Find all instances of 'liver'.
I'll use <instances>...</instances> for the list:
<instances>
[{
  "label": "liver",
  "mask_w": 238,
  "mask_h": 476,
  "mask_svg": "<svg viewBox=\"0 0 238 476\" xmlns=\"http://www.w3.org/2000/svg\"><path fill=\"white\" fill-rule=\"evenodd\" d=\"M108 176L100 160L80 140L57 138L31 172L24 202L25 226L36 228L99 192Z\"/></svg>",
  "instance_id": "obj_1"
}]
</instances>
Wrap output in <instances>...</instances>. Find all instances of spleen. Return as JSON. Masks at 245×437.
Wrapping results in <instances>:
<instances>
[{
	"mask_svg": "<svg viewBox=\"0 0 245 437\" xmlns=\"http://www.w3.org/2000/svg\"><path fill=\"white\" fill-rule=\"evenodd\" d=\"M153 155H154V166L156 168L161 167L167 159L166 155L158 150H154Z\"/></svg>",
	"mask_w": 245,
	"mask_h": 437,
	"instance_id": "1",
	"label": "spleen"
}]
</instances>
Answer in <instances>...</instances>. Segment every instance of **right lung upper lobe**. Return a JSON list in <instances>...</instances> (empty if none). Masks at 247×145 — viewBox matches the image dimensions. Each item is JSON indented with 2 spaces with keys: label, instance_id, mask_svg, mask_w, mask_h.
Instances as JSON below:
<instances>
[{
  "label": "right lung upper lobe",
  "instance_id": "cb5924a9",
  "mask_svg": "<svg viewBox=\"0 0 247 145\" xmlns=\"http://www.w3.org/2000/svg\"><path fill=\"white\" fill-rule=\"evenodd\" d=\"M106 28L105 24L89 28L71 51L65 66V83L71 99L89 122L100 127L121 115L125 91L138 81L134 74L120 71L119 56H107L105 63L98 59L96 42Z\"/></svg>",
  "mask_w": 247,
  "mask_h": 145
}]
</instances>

• What this task involves:
Please render every line of the items above as a JSON list of strings, one string per line, leaving out any blank lines.

• Problem solution:
[
  "Find all instances of 'liver'.",
  "I'll use <instances>...</instances> for the list:",
  "<instances>",
  "[{",
  "  \"label\": \"liver\",",
  "  \"mask_w\": 238,",
  "  \"mask_h\": 476,",
  "  \"mask_svg\": \"<svg viewBox=\\\"0 0 238 476\\\" xmlns=\\\"http://www.w3.org/2000/svg\\\"><path fill=\\\"white\\\" fill-rule=\\\"evenodd\\\" d=\\\"M108 176L100 160L80 140L57 138L31 172L24 202L25 226L36 228L99 192Z\\\"/></svg>\",",
  "  \"instance_id\": \"obj_1\"",
  "}]",
  "</instances>",
  "Wrap output in <instances>...</instances>. Find all instances of spleen. Return as JSON. Masks at 245×437.",
  "Wrapping results in <instances>:",
  "<instances>",
  "[{",
  "\t\"mask_svg\": \"<svg viewBox=\\\"0 0 245 437\\\" xmlns=\\\"http://www.w3.org/2000/svg\\\"><path fill=\\\"white\\\" fill-rule=\\\"evenodd\\\" d=\\\"M153 155H154V166L156 168L161 167L167 159L166 155L158 150H154Z\\\"/></svg>\",",
  "\t\"mask_w\": 245,",
  "\t\"mask_h\": 437,",
  "\t\"instance_id\": \"1\",",
  "\t\"label\": \"spleen\"",
  "}]",
  "</instances>",
  "Answer in <instances>...</instances>. Segment every instance of **right lung upper lobe**. Return a JSON list in <instances>...</instances> (empty if none). Masks at 247×145 — viewBox matches the image dimensions. Each item is JSON indented with 2 spaces with keys: label, instance_id, mask_svg, mask_w, mask_h.",
  "Instances as JSON below:",
  "<instances>",
  "[{",
  "  \"label\": \"right lung upper lobe\",",
  "  \"instance_id\": \"cb5924a9\",",
  "  \"mask_svg\": \"<svg viewBox=\\\"0 0 247 145\\\" xmlns=\\\"http://www.w3.org/2000/svg\\\"><path fill=\\\"white\\\" fill-rule=\\\"evenodd\\\" d=\\\"M106 28L105 24L89 28L71 51L65 66V83L71 99L89 122L100 127L121 115L125 91L138 81L134 74L120 71L119 56H107L105 63L98 59L96 42Z\\\"/></svg>\",",
  "  \"mask_w\": 247,",
  "  \"mask_h\": 145",
  "}]",
  "</instances>"
]